====== Listed entries ======

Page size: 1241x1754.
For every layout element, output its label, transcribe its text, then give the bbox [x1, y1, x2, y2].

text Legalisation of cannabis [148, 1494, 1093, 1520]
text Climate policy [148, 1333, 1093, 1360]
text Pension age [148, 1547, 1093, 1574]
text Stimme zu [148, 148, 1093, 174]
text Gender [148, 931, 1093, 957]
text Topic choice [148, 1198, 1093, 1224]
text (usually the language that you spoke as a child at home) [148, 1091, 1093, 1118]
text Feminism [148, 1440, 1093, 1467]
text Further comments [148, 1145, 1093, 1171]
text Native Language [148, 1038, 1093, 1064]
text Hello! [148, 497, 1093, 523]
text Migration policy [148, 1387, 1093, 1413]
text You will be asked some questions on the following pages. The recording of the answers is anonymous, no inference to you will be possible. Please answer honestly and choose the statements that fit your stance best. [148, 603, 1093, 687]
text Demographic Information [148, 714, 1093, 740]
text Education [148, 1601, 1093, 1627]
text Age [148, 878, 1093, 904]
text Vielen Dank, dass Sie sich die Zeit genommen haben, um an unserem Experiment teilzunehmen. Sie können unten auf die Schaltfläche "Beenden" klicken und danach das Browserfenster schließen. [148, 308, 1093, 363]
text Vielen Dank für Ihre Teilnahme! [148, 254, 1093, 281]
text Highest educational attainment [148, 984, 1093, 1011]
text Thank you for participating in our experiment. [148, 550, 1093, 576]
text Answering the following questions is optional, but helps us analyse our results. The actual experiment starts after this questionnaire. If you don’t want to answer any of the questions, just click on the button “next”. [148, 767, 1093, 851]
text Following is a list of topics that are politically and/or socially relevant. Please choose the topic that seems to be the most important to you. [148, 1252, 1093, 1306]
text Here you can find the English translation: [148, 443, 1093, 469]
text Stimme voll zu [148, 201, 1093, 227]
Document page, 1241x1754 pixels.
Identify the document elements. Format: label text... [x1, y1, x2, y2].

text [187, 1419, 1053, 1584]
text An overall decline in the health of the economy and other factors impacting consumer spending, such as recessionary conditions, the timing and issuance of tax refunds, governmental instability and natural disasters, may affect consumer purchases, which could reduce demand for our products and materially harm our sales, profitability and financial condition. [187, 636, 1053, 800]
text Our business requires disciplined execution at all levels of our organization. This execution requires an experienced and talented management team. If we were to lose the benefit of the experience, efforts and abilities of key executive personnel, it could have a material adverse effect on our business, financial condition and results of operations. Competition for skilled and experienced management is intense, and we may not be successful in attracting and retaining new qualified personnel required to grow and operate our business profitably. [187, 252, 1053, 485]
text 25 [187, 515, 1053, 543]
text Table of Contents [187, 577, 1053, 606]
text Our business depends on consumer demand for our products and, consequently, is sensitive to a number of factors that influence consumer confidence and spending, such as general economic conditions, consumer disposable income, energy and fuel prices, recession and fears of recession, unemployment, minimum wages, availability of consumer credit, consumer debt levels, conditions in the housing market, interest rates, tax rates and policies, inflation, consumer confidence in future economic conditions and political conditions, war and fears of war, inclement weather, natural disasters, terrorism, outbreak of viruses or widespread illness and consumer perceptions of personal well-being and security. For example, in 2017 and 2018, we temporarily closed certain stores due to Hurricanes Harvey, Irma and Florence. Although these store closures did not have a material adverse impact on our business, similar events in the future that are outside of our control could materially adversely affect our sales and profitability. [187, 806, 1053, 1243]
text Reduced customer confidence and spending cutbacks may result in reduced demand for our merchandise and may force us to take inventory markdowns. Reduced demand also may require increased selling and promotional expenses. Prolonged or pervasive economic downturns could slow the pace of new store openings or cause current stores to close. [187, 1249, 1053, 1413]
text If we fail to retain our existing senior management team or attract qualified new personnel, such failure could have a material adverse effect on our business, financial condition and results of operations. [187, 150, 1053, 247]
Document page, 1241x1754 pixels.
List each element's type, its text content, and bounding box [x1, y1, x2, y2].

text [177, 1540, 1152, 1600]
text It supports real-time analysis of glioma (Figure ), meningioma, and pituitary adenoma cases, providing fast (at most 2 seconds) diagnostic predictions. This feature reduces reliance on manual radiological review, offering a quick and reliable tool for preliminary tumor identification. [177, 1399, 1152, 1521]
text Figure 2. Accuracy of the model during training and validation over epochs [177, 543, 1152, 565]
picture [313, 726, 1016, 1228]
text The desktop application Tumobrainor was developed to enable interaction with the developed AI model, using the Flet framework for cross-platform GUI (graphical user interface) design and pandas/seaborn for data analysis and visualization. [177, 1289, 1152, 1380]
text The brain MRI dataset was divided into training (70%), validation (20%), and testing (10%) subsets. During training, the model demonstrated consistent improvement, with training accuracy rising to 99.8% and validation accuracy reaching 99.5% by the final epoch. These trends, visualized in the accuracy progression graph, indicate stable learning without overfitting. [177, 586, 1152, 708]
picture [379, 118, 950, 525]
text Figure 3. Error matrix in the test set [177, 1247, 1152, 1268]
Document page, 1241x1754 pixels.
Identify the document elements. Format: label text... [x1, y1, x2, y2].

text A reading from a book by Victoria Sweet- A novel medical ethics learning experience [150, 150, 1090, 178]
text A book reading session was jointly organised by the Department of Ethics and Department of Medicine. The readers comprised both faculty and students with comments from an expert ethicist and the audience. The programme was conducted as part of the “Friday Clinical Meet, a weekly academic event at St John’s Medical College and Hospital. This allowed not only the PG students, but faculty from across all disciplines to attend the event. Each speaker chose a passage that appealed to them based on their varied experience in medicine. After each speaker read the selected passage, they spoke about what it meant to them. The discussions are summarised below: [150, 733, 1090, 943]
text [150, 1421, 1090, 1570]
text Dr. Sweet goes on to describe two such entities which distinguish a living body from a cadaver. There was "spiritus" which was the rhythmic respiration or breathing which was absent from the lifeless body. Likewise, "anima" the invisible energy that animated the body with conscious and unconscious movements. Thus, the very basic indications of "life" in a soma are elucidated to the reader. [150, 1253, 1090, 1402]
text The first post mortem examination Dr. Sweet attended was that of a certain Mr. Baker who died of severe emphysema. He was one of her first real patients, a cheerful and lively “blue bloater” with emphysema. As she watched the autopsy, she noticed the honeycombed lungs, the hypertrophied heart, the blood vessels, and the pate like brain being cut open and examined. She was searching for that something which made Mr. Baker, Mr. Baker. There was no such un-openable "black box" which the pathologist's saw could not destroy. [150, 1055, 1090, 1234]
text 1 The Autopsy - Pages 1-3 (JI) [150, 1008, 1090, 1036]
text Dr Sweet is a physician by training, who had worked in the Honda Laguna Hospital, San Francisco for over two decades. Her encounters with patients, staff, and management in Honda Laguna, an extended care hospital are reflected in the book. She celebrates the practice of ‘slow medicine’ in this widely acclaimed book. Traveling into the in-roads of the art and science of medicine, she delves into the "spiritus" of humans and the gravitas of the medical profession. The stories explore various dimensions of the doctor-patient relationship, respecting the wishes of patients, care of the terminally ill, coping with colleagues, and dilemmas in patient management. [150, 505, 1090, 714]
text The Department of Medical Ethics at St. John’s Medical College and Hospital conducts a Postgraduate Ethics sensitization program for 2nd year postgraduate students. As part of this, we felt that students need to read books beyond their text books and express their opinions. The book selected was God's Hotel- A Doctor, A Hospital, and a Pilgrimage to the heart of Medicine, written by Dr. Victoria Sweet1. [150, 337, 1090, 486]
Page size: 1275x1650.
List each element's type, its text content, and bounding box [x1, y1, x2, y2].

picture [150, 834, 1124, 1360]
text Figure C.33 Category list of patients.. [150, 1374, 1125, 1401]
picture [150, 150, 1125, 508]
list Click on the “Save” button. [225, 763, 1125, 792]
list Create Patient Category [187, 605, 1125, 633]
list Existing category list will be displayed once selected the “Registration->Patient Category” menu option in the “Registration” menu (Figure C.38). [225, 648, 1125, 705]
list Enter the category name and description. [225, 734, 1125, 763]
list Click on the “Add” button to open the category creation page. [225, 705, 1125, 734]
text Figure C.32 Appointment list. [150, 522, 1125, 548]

======

_Exercise_.
Give only the number of lines in the preceding material that contain the string "most".

_The completed task_.
2